Adolf Daumiller. 1915.
RVLE BRITANIA [sic] ALL / OVER THE WORLD / 1914 - 15. Cast bronze, chocolate-brown patina, 47.8 mm, 61.8 g. Vorzüglich (extremely fine). Scarce.
Obverse: Head and neck profile stern-faced woman to left, three open-mouthed serpents emerging from hair to front, side and back; along left edge, two fish tail to tail; third fish head downward along right edge; artist's initials A. D. below neck of image.
Reverse: Britannia as charioteer on ground-line at left, directing harnessed leonine monster with five human heads on serpent necks to right; three-line title inscription (Britannia misspelled) in exergue.
Cf: Schulman. 1916. La Guerre Européenne, Catalogue LXV, p. 84: no. 819, illustrated (bronze example).
Cf: Frankenhuis, M. (1919?) Catalogue of Medals - Medalets and Plaques Relative to the World War 1914 - 1919, p. 171, no. 1438 (labeled as "Rule Britannia", i.e. spelling corrected).
Cf: Klose, Dietrich O. A. 2016. Europas Verderben 1914 1918: Deutsche und österreichische Medaillen auf den Ersten Weltkrieg, pp. 113: no. 8.29 (iron example).
Cf: http://numismatics.org/aod/id/7513.4121.1 for another bronze example in the American Numismatic Society's collection.Design derived from ancient Syracusan coins, e.g. decadrachm from the time of Dionysius I (405 - 367 BC).
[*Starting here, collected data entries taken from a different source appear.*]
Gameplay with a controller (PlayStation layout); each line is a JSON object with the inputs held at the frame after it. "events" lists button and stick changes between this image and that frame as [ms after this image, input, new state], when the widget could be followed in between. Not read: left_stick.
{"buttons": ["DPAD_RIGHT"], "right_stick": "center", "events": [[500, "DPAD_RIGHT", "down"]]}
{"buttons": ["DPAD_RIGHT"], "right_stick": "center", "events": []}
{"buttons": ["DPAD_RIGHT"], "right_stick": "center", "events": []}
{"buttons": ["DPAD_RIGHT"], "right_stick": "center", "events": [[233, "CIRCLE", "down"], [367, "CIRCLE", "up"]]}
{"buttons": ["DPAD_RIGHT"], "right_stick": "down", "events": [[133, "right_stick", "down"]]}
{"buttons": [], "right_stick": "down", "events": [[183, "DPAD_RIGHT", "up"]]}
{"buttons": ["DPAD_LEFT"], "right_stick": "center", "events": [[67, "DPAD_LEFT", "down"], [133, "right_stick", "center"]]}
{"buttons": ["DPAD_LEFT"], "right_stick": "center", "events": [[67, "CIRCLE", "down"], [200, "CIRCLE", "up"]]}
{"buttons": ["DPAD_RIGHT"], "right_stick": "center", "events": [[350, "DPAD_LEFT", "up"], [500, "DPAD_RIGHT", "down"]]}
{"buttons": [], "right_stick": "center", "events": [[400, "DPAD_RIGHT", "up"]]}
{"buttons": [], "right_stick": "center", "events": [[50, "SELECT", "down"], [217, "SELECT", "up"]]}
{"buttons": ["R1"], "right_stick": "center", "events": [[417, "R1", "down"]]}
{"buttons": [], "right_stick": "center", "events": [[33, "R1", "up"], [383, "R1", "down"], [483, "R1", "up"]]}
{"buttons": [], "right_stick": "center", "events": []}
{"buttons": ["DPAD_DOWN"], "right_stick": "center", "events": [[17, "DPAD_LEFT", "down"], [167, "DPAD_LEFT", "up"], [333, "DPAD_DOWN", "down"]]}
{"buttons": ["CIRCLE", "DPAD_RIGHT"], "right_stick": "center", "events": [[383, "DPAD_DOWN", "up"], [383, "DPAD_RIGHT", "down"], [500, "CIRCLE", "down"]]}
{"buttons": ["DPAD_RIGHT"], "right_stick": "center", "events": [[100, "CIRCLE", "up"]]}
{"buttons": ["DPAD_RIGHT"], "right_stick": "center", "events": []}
The classical features of the nereid Arethusa on the ancient coin have been coarsened on the present medal to those of a Medusa-like Britannia, dolphins replaced by fish, and the racing quadriga with male charioteer on the reverse here becomes Britannia steering a polycephalous Britannic lion as her agent of world conquest.
Since Britain is assumed to be the charioteer, the heads of the monster likely represent (l - r) the other members of the Entente and Associated Powers in 1915: France, Russia, Italy, Japan, and perhaps Serbia or Belgium.